■ Activity
Give back the full set of entries that follows, exactly as written.

■ Records to process
☆ ☆ ☆ ☆ ☆ ☆ ☆
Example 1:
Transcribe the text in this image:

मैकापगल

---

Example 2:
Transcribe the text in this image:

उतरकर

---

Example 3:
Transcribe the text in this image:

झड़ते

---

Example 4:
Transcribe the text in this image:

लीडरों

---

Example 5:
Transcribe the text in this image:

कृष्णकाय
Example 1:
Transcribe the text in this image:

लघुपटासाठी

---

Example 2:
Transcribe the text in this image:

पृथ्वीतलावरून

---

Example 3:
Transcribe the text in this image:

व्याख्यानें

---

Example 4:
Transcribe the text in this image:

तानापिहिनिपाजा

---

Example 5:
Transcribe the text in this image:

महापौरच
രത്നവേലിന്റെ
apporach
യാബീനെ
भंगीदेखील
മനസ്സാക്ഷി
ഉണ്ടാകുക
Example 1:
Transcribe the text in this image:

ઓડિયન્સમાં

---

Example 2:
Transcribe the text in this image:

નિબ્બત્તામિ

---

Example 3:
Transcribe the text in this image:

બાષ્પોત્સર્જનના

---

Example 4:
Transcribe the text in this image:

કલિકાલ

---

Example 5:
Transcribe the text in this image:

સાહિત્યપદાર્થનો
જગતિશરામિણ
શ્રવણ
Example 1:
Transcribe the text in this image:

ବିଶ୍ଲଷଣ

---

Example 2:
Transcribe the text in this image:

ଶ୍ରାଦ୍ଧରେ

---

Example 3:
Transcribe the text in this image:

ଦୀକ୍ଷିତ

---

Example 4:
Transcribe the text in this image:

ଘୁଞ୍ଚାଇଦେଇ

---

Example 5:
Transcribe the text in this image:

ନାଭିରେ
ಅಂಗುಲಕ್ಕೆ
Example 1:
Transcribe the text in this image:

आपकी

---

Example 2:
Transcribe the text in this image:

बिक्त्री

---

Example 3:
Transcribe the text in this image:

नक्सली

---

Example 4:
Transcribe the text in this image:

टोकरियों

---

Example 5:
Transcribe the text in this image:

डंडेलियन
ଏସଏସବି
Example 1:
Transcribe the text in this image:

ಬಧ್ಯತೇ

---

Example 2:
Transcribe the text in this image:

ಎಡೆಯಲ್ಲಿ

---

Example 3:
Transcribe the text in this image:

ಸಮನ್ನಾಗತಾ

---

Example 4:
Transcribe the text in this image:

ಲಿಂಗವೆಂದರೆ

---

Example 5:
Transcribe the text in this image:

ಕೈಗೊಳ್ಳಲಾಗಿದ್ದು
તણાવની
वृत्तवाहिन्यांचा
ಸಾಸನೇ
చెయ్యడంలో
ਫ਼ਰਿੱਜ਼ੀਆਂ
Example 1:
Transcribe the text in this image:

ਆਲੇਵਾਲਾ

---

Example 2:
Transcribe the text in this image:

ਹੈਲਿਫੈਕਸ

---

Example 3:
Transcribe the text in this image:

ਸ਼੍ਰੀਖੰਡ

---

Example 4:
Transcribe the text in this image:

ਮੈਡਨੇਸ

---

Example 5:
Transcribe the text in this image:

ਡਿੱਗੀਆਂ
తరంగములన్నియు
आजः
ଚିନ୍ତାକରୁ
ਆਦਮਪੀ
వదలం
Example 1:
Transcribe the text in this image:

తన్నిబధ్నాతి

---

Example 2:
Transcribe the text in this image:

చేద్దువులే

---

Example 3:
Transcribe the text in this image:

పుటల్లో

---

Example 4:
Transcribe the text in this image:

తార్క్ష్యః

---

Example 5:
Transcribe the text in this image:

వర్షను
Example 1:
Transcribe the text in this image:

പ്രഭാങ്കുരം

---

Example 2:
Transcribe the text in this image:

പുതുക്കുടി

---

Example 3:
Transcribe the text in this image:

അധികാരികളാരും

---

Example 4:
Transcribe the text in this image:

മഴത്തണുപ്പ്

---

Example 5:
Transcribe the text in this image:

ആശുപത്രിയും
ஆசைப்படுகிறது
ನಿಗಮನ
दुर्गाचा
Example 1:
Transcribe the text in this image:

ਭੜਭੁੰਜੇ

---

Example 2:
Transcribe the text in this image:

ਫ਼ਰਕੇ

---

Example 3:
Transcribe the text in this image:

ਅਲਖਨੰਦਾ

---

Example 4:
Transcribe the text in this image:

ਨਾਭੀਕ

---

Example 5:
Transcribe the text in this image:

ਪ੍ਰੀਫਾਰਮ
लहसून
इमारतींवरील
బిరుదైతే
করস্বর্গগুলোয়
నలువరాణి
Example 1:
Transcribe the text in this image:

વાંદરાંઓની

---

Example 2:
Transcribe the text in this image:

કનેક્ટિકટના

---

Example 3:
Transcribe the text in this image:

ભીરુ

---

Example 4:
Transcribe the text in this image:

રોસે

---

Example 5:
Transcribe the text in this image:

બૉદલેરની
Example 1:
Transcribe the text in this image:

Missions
☆ ☆ ☆ ☆ ☆ ☆ ☆
■ Problem solution
Example 1:
Transcribe the text in this image:

मैकापगल

---

Example 2:
Transcribe the text in this image:

उतरकर

---

Example 3:
Transcribe the text in this image:

झड़ते

---

Example 4:
Transcribe the text in this image:

लीडरों

---

Example 5:
Transcribe the text in this image:

कृष्णकाय
Example 1:
Transcribe the text in this image:

लघुपटासाठी

---

Example 2:
Transcribe the text in this image:

पृथ्वीतलावरून

---

Example 3:
Transcribe the text in this image:

व्याख्यानें

---

Example 4:
Transcribe the text in this image:

तानापिहिनिपाजा

---

Example 5:
Transcribe the text in this image:

महापौरच
രത്നവേലിന്റെ
apporach
യാബീനെ
भंगीदेखील
മനസ്സാക്ഷി
ഉണ്ടാകുക
Example 1:
Transcribe the text in this image:

ઓડિયન્સમાં

---

Example 2:
Transcribe the text in this image:

નિબ્બત્તામિ

---

Example 3:
Transcribe the text in this image:

બાષ્પોત્સર્જનના

---

Example 4:
Transcribe the text in this image:

કલિકાલ

---

Example 5:
Transcribe the text in this image:

સાહિત્યપદાર્થનો
જગતિશરામિણ
શ્રવણ
Example 1:
Transcribe the text in this image:

ବିଶ୍ଲଷଣ

---

Example 2:
Transcribe the text in this image:

ଶ୍ରାଦ୍ଧରେ

---

Example 3:
Transcribe the text in this image:

ଦୀକ୍ଷିତ

---

Example 4:
Transcribe the text in this image:

ଘୁଞ୍ଚାଇଦେଇ

---

Example 5:
Transcribe the text in this image:

ନାଭିରେ
ಅಂಗುಲಕ್ಕೆ
Example 1:
Transcribe the text in this image:

आपकी

---

Example 2:
Transcribe the text in this image:

बिक्त्री

---

Example 3:
Transcribe the text in this image:

नक्सली

---

Example 4:
Transcribe the text in this image:

टोकरियों

---

Example 5:
Transcribe the text in this image:

डंडेलियन
ଏସଏସବି
Example 1:
Transcribe the text in this image:

ಬಧ್ಯತೇ

---

Example 2:
Transcribe the text in this image:

ಎಡೆಯಲ್ಲಿ

---

Example 3:
Transcribe the text in this image:

ಸಮನ್ನಾಗತಾ

---

Example 4:
Transcribe the text in this image:

ಲಿಂಗವೆಂದರೆ

---

Example 5:
Transcribe the text in this image:

ಕೈಗೊಳ್ಳಲಾಗಿದ್ದು
તણાવની
वृत्तवाहिन्यांचा
ಸಾಸನೇ
చెయ్యడంలో
ਫ਼ਰਿੱਜ਼ੀਆਂ
Example 1:
Transcribe the text in this image:

ਆਲੇਵਾਲਾ

---

Example 2:
Transcribe the text in this image:

ਹੈਲਿਫੈਕਸ

---

Example 3:
Transcribe the text in this image:

ਸ਼੍ਰੀਖੰਡ

---

Example 4:
Transcribe the text in this image:

ਮੈਡਨੇਸ

---

Example 5:
Transcribe the text in this image:

ਡਿੱਗੀਆਂ
తరంగములన్నియు
आजः
ଚିନ୍ତାକରୁ
ਆਦਮਪੀ
వదలం
Example 1:
Transcribe the text in this image:

తన్నిబధ్నాతి

---

Example 2:
Transcribe the text in this image:

చేద్దువులే

---

Example 3:
Transcribe the text in this image:

పుటల్లో

---

Example 4:
Transcribe the text in this image:

తార్క్ష్యః

---

Example 5:
Transcribe the text in this image:

వర్షను
Example 1:
Transcribe the text in this image:

പ്രഭാങ്കുരം

---

Example 2:
Transcribe the text in this image:

പുതുക്കുടി

---

Example 3:
Transcribe the text in this image:

അധികാരികളാരും

---

Example 4:
Transcribe the text in this image:

മഴത്തണുപ്പ്

---

Example 5:
Transcribe the text in this image:

ആശുപത്രിയും
ஆசைப்படுகிறது
ನಿಗಮನ
दुर्गाचा
Example 1:
Transcribe the text in this image:

ਭੜਭੁੰਜੇ

---

Example 2:
Transcribe the text in this image:

ਫ਼ਰਕੇ

---

Example 3:
Transcribe the text in this image:

ਅਲਖਨੰਦਾ

---

Example 4:
Transcribe the text in this image:

ਨਾਭੀਕ

---

Example 5:
Transcribe the text in this image:

ਪ੍ਰੀਫਾਰਮ
लहसून
इमारतींवरील
బిరుదైతే
করস্বর্গগুলোয়
నలువరాణి
Example 1:
Transcribe the text in this image:

વાંદરાંઓની

---

Example 2:
Transcribe the text in this image:

કનેક્ટિકટના

---

Example 3:
Transcribe the text in this image:

ભીરુ

---

Example 4:
Transcribe the text in this image:

રોસે

---

Example 5:
Transcribe the text in this image:

બૉદલેરની
Example 1:
Transcribe the text in this image:

Missions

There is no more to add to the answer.